WHAT TO PRODUCE ▸ Check every line of the data below for the word "Yunus". Copy the ones that have it.

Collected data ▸
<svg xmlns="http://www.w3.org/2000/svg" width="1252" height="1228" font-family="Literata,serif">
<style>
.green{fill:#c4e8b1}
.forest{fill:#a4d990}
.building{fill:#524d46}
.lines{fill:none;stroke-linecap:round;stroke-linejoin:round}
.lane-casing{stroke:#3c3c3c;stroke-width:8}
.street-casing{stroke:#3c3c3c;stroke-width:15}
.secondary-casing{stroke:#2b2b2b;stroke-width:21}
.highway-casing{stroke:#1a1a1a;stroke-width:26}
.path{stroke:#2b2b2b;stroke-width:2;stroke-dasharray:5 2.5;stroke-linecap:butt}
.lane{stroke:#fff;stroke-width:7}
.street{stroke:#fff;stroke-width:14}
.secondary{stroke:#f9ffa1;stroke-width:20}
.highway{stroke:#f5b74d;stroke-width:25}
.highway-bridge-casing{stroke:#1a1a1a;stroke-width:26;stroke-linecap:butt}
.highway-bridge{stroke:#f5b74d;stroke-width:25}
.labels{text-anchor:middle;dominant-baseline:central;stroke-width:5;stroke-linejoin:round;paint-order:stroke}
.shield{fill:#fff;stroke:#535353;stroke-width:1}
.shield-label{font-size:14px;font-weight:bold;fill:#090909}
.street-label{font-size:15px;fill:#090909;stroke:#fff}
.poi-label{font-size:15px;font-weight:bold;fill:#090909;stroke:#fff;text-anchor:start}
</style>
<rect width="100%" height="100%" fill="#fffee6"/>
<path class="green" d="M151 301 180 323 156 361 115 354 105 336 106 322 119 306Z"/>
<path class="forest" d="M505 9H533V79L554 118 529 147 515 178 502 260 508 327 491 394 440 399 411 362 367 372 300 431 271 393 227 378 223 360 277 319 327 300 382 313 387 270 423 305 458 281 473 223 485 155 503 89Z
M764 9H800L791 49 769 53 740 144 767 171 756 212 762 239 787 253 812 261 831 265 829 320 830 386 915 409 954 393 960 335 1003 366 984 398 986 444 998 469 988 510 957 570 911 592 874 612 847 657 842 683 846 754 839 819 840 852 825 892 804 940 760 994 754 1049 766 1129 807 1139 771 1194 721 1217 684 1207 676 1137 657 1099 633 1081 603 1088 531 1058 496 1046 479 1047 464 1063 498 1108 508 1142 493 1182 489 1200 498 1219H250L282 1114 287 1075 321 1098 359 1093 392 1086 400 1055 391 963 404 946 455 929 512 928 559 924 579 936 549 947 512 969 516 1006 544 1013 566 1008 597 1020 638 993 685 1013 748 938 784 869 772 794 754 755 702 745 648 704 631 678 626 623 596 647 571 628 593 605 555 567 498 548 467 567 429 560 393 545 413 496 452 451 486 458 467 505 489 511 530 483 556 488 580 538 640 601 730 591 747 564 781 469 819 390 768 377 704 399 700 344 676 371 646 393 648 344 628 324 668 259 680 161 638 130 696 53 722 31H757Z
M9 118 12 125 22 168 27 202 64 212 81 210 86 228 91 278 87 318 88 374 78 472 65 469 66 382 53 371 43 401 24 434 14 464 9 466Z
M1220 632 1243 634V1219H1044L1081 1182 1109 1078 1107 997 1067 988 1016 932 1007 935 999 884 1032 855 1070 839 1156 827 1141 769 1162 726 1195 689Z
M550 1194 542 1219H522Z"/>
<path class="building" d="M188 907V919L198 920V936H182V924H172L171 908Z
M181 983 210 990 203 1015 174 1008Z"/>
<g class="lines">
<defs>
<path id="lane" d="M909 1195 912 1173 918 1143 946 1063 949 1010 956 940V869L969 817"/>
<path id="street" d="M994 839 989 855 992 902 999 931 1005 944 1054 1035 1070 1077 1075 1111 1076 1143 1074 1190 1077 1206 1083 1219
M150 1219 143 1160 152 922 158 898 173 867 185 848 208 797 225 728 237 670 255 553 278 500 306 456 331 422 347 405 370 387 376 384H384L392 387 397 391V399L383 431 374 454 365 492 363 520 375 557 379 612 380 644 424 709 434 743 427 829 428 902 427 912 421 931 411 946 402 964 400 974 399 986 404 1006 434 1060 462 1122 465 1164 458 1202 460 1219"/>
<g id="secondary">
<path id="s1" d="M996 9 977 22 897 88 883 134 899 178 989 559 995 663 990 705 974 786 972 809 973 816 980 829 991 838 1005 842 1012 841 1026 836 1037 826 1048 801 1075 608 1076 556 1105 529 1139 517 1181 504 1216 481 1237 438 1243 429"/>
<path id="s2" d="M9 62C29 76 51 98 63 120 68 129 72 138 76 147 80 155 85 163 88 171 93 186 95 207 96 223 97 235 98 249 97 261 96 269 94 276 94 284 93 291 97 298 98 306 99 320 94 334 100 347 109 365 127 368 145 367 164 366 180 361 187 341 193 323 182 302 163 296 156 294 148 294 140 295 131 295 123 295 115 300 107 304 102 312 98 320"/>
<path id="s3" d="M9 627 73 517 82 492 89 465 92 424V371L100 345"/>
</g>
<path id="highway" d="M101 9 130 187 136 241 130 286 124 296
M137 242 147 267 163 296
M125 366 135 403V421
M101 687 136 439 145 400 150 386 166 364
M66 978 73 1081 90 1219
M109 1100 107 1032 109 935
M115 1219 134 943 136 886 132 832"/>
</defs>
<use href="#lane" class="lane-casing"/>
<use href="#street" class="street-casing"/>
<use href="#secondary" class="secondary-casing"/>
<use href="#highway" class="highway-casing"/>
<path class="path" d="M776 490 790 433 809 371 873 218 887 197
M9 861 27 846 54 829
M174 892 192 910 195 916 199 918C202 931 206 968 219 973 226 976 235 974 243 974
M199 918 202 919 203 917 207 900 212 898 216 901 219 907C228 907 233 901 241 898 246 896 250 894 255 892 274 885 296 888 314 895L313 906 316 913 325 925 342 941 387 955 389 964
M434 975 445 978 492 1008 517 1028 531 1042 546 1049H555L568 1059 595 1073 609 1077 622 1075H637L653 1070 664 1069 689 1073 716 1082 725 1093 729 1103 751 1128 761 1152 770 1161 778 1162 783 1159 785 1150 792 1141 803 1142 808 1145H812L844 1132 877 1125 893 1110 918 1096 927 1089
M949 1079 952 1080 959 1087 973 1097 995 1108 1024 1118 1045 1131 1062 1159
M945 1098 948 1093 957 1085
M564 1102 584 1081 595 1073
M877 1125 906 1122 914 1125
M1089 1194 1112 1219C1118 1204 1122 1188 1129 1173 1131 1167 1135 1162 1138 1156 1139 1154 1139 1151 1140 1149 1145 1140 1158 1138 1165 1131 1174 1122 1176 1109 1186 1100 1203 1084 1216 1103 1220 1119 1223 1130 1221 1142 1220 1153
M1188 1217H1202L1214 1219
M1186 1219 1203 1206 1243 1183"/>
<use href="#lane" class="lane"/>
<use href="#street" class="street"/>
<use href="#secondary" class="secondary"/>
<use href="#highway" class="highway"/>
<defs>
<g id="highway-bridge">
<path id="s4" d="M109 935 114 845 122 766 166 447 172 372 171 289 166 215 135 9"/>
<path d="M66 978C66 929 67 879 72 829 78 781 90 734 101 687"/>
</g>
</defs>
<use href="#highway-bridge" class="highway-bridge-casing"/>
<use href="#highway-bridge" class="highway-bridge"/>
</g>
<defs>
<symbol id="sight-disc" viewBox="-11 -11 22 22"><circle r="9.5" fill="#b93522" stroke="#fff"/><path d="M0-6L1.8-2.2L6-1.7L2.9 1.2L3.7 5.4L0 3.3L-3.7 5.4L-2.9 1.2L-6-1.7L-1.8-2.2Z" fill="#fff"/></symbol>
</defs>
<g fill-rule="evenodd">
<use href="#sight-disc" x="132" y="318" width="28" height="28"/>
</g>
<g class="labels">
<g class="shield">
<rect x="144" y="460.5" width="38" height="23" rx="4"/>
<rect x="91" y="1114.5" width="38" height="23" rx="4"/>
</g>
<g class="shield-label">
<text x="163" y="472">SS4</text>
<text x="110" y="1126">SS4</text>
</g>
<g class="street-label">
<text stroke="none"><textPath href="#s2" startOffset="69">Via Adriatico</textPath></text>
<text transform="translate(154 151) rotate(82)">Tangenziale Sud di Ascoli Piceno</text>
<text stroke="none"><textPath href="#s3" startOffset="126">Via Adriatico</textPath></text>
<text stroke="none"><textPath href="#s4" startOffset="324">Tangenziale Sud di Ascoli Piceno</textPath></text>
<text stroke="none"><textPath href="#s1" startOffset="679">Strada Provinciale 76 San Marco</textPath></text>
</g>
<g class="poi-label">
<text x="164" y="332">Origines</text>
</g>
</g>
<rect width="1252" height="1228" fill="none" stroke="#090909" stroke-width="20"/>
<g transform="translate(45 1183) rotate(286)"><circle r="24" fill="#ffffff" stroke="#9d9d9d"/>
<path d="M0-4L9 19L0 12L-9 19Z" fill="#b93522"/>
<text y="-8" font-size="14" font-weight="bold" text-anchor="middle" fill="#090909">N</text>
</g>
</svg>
* * *
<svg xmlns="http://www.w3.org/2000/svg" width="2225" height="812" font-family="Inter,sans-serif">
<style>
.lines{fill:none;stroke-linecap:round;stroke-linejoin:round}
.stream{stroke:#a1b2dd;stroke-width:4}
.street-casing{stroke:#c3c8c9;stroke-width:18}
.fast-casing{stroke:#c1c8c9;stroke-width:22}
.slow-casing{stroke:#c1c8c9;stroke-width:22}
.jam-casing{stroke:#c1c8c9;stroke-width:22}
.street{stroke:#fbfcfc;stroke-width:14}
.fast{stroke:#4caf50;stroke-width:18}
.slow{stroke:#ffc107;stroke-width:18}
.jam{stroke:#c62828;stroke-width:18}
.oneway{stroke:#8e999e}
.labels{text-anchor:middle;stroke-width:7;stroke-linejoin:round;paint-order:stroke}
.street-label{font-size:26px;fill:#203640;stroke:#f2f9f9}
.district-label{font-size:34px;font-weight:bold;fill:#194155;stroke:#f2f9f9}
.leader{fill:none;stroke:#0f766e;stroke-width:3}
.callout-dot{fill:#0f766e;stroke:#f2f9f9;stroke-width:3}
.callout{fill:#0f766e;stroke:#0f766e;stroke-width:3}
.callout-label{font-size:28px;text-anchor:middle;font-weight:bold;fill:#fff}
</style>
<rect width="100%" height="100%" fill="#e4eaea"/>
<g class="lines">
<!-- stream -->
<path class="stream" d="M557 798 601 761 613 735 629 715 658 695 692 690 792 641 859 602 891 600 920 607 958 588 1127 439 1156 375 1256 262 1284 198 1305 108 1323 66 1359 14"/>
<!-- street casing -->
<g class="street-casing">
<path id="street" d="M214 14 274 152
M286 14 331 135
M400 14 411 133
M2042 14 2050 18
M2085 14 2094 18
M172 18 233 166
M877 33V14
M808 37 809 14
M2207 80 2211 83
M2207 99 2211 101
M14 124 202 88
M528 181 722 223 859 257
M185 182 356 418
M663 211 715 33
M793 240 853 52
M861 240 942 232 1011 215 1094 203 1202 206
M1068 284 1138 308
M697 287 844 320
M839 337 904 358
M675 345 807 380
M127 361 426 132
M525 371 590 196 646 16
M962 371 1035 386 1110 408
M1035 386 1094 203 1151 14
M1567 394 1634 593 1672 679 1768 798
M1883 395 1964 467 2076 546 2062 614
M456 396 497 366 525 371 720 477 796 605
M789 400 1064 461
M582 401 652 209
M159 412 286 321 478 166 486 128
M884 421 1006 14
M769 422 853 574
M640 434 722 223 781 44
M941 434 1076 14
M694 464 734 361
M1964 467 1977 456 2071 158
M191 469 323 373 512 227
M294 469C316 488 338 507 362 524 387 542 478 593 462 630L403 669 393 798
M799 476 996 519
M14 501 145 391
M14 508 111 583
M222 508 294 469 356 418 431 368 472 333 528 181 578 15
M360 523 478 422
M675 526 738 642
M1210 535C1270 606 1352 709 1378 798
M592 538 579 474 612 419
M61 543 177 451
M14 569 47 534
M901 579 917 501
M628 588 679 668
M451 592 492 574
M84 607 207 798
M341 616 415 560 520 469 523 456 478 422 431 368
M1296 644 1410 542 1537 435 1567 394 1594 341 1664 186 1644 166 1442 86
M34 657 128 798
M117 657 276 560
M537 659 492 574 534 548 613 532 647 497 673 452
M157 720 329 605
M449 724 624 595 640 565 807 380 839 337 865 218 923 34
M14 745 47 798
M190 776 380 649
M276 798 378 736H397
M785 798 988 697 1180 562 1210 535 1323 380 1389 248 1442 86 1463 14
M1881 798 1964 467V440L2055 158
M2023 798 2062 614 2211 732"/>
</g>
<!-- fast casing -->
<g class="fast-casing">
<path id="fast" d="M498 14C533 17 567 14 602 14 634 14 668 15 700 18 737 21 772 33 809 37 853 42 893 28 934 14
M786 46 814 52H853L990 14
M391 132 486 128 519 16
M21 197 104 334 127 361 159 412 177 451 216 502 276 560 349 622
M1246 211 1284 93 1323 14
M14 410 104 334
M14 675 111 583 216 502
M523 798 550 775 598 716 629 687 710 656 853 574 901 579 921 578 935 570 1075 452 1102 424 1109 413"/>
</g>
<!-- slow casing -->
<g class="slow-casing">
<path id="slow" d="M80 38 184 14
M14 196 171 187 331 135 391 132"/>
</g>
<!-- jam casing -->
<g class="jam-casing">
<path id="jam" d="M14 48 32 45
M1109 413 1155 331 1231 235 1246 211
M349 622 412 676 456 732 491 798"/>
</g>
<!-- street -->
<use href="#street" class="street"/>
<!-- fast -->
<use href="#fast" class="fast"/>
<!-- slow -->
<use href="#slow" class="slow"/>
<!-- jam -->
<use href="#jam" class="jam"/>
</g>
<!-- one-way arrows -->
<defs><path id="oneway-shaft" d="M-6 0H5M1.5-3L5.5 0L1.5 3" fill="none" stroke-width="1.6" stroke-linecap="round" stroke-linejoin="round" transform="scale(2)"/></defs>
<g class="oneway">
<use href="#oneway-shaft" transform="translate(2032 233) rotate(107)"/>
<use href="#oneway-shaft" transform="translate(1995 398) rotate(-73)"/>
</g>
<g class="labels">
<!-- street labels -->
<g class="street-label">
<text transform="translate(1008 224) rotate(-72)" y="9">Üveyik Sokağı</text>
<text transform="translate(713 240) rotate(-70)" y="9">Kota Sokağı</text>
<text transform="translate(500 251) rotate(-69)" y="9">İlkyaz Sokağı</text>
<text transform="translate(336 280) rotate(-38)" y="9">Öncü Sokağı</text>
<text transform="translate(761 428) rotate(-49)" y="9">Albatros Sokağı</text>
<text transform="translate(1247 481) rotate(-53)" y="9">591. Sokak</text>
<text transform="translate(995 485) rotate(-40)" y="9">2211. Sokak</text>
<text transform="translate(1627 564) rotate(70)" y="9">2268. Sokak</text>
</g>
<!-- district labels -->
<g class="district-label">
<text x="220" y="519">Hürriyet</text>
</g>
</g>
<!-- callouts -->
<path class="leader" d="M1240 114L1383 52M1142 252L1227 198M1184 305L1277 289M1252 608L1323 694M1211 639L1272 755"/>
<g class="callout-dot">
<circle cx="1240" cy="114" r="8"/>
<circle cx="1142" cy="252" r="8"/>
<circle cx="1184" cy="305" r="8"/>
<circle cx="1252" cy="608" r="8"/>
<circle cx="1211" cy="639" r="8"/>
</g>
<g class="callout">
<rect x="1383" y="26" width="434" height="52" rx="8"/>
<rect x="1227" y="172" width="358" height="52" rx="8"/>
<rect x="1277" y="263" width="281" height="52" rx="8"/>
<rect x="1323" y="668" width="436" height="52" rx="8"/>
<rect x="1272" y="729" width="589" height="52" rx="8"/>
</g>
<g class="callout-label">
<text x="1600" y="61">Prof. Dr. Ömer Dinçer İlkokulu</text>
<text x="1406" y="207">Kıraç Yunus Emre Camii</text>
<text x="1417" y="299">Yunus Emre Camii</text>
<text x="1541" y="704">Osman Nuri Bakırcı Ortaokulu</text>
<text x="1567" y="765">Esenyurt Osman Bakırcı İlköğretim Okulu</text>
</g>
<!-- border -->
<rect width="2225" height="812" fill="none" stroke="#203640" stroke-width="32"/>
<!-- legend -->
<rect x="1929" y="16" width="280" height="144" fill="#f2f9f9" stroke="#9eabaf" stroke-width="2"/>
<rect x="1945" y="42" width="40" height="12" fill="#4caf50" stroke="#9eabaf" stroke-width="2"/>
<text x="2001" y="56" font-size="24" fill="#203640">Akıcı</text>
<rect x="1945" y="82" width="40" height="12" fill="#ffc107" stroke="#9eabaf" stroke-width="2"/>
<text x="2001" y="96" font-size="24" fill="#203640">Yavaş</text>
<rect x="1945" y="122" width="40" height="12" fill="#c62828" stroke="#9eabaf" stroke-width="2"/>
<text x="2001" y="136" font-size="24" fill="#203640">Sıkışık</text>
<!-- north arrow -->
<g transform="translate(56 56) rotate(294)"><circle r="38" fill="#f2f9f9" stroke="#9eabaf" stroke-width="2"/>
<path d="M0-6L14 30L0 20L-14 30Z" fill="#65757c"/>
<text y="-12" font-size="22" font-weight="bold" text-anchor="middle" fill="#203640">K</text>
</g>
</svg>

SOLUTION FOR THIS PROBLEM ▸
<text x="1406" y="207">Kıraç Yunus Emre Camii</text>
<text x="1417" y="299">Yunus Emre Camii</text>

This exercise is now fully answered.